8Disaggregated inference system: An architecture that allocates computational tasks based on different types of processing units, enabling a dualized structure for processing operations.
The new AiMX card features updated architecture and software
SK hynix also introduced the software enhancements to its AiMX card. The application of the vLLM9 framework widely used in AI service development not only increased functionality but also provided stable support for long token generation, even in reasoning models10 that involve complex inference processes.
9Virtual large language model (vLLM): An AI framework designed for efficient and optimized LLM inference.
10Reasoning model: An advanced AI model that can perform complex reasoning tasks beyond simple prompt responses.
With its updated architecture and enhanced software, the new AiM-based solution addresses cost, performance, and power consumption challenges in LLM service management while also reducing operational costs compared to GPU-only systems.

On the second day of the event, Vice President Euicheol Lim, head of Solution Advanced Technology, took to the stage for a presentation. Titled “Memory/Storage: Crushing the Token Cost Wall of LLM Service: Attention Offloading11 With PIM – GPU Heterogeneous System,” Lim’s session outlined methods for cutting token processing costs in LLM services and highlighted AI memory technology’s impact on the industries’ digital transformation.

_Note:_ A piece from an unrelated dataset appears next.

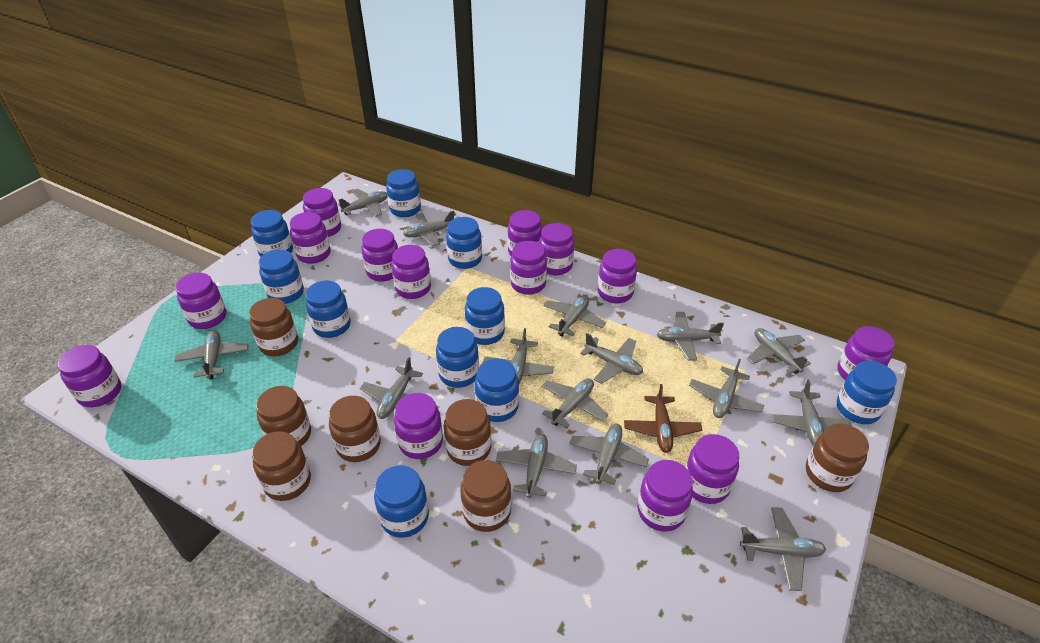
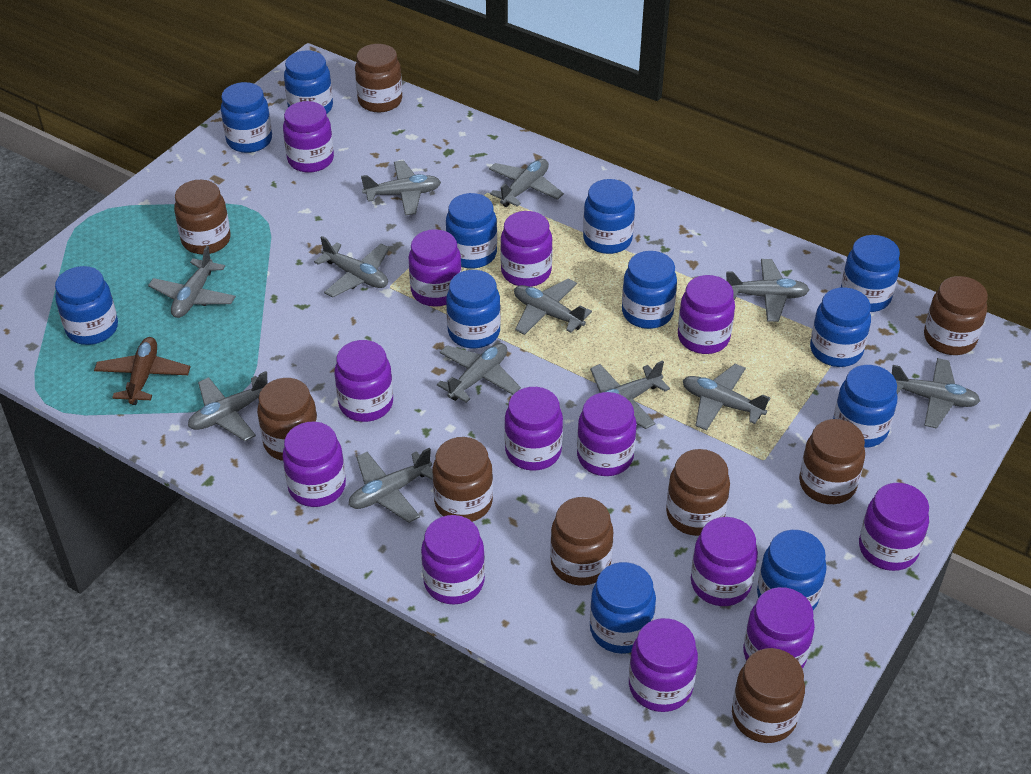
blue jar: [251,210,293,257] [259,249,304,304] [305,281,351,338] [374,465,429,538] [386,169,421,217] [436,327,479,388] [446,217,482,269] [465,287,505,345] [475,358,519,422] [837,361,897,424] = 10 -> [55,266,118,345] [221,82,272,153] [284,50,333,114] [446,193,497,269] [446,270,501,348] [583,179,635,254] [590,562,656,654] [622,251,677,329] [757,530,827,610] [810,287,871,367] [833,365,897,448] [841,235,900,312] = 12
brown jar: [249,298,298,356] [252,431,311,501] [256,386,311,446] [329,396,381,462] [444,399,491,466] [460,460,511,532] [806,423,869,492] = 7 -> [174,180,231,254] [257,378,318,461] [355,44,402,112] [433,437,493,522] [550,497,613,586] [666,449,730,536] [732,648,805,743] [799,419,865,504] [924,276,988,355] = 9
grey plane: [175,330,248,379] [338,189,387,217] [360,357,423,419] [403,211,454,246] [483,328,554,383] [496,433,577,498] [541,378,608,428] [543,295,606,336] [569,424,649,485] [580,333,643,384] [657,312,724,360] [689,359,764,418] [740,507,826,591] [747,328,811,374] [772,380,852,446] = 15 -> [148,246,236,318] [188,371,267,441] [314,236,390,298] [349,448,433,523] [361,160,441,215] [437,343,521,403] [489,159,564,207] [514,279,592,335] [590,360,670,429] [683,364,770,431] [726,259,810,322] [892,358,980,429] = 12
purple jar: [57,345,121,407] [175,273,226,329] [290,212,331,264] [303,188,341,237] [361,229,398,282] [392,245,431,299] [394,393,443,459] [508,210,542,256] [510,241,547,295] [539,223,574,275] [598,249,637,303] [637,460,693,532] [686,434,739,504] [837,326,894,380] = 14 -> [282,422,346,507] [283,101,334,173] [335,340,393,422] [408,229,462,307] [421,515,485,604] [500,211,553,287] [504,387,563,471] [577,392,637,476] [629,618,698,712] [678,275,735,354] [691,517,758,606] [743,587,815,668] [859,483,929,571] = 13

11Attention offloading: A technique in LLMs/transformer models that distributes or caches portions of attention computations to external memory devices, alleviating the workload on GPUs or main memory.
The AI Infra Summit 2025 showcased the current state of AI infrastructure, spanning from hardware to data centers and edge AI industries. Looking ahead, SK hynix is committed to strengthening its technological leadership by delivering emerging AI memory solutions which tackle the challenges of future AI services.